Reading passage:

----

Wednesday, October 30, 2013

V-owl-intine (A sticky situation)

In planning for a 'sticky situation', I thought of how love or having a crush on someone can be a sticky situation. Sometimes people don't know how to show how they feel - and that is the semi-humorous meaning behind my painting.
The owl is flying towards the viewer, holding a human heart - poor, misunderstood fellow. He just can't figure out how to say how he feels.
My repetition, as required for the project, is in the feathers, layered one right after the other.

In thinking outside the box, I decided to attach real feathers to the canvas with hot glue, canvas scraps, and Guesso. 

Adding feathers provided the extra challenge of blending the painted feathers in with the real ones - something I hadn't tried to do before. 

When I finally finished Mr. Owl,  I learned that mixed media is a challenging, yet rewarding concept for me - I will be doing more mixed media in the future!

Tuesday, October 1, 2013

Up Close and Personal

 It has been said that the eyes are the window to the soul. For my 'Up Close and Personal' project, I drew up many ideas - a floating couple in space, personal things to me in macro, and mug shots of wolves were amongst the lot. I settled on a large, up close eye with my home reflected in it. The iris is glancing away, rather than staring at the observer, giving a wistful expression - a longing, distant sort of stare.
 By using dark shadows and bright highlights, I emphasized the reflection in the pupil. I chose acrylic paint as my medium, because I wanted to work with rich color on a larger scale piece.
 The risk i took with this project was painting a reflection in the eye - I was tempted to leave it alone once I finished the original eye. Of the 5 characteristics of good art, (technique, concept, emotion, new, medium) I believe that I had a unique emotion to my piece, as well as a difficult concept to pull off. 
In the end, my piece was not exactly as I envisioned it, but I think it communicates my meaning - The place we grow up, our homes, they holds a meaning to us. Your hometown and home-place is piece of your soul, one that shapes the person you become. Some homes are broken, some are less than what we want, but the place you grow up will always hold significance for you. For me, this wistful stare into the past, with a hidden twist about what I plan for my future, is what I wanted to show in my piece.

Sunday, September 8, 2013

This project, dubbed 'What's The Point', was an opportunity to take a few risks and branch out - I do love to work with graphite pencil. However, the idea of seamlessly blending something organic, such as the human hand, into cold hard machinery, was a challenge.  I chose graphite pencil because the level of detail I was working with was too great for charcoal (my initial choice) and the blending needed to morph from organic to mechanic would have been nearly impossible with pen.

----

Entries provided:
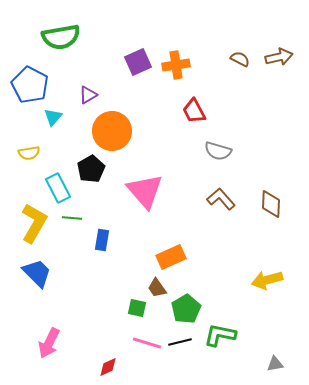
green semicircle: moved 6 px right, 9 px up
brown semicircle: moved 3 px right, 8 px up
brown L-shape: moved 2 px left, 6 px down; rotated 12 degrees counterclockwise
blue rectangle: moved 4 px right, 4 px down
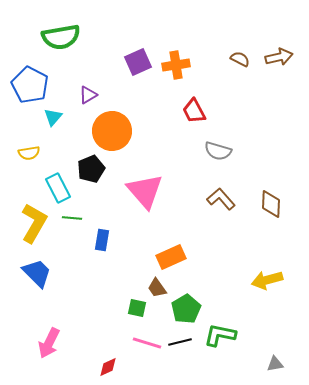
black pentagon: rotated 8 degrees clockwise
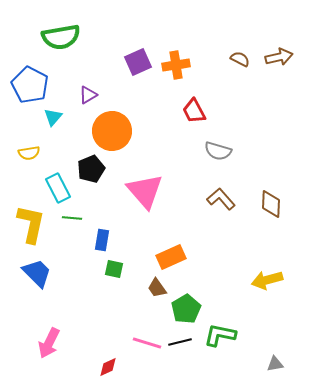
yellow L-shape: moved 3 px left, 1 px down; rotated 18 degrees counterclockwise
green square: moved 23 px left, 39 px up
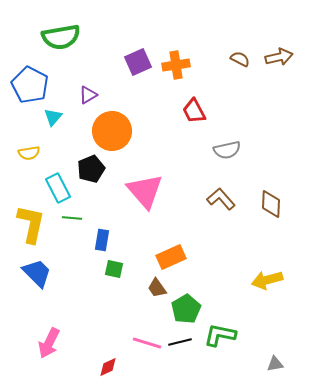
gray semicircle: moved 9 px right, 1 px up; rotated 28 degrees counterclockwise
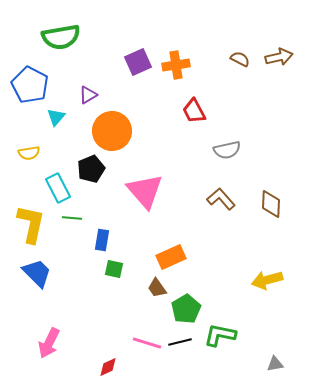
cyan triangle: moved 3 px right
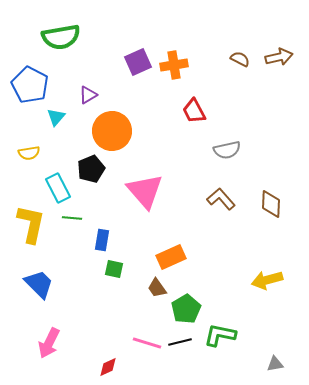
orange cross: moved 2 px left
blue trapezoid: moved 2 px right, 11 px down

----

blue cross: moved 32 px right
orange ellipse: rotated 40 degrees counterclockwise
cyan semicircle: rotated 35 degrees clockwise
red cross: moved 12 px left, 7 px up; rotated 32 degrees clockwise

----

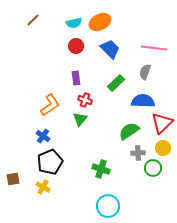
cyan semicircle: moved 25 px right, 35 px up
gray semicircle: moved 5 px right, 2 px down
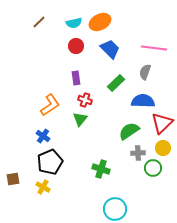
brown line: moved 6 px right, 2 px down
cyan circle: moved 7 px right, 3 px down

----

Aim 1: The art project text names five characteristics of good art. List all five.
Aim 2: From the art project text, reproduce the passage that opens with the words containing "The risk i took" and closes with "in my piece.".

Correct response 1: technique, concept, emotion, new, medium

Correct response 2:
The risk i took with this project was painting a reflection in the eye - I was tempted to leave it alone once I finished the original eye. Of the 5 characteristics of good art, (technique, concept, emotion, new, medium) I believe that I had a unique emotion to my piece, as well as a difficult concept to pull off. 
In the end, my piece was not exactly as I envisioned it, but I think it communicates my meaning - The place we grow up, our homes, they holds a meaning to us. Your hometown and home-place is piece of your soul, one that shapes the person you become. Some homes are broken, some are less than what we want, but the place you grow up will always hold significance for you. For me, this wistful stare into the past, with a hidden twist about what I plan for my future, is what I wanted to show in my piece.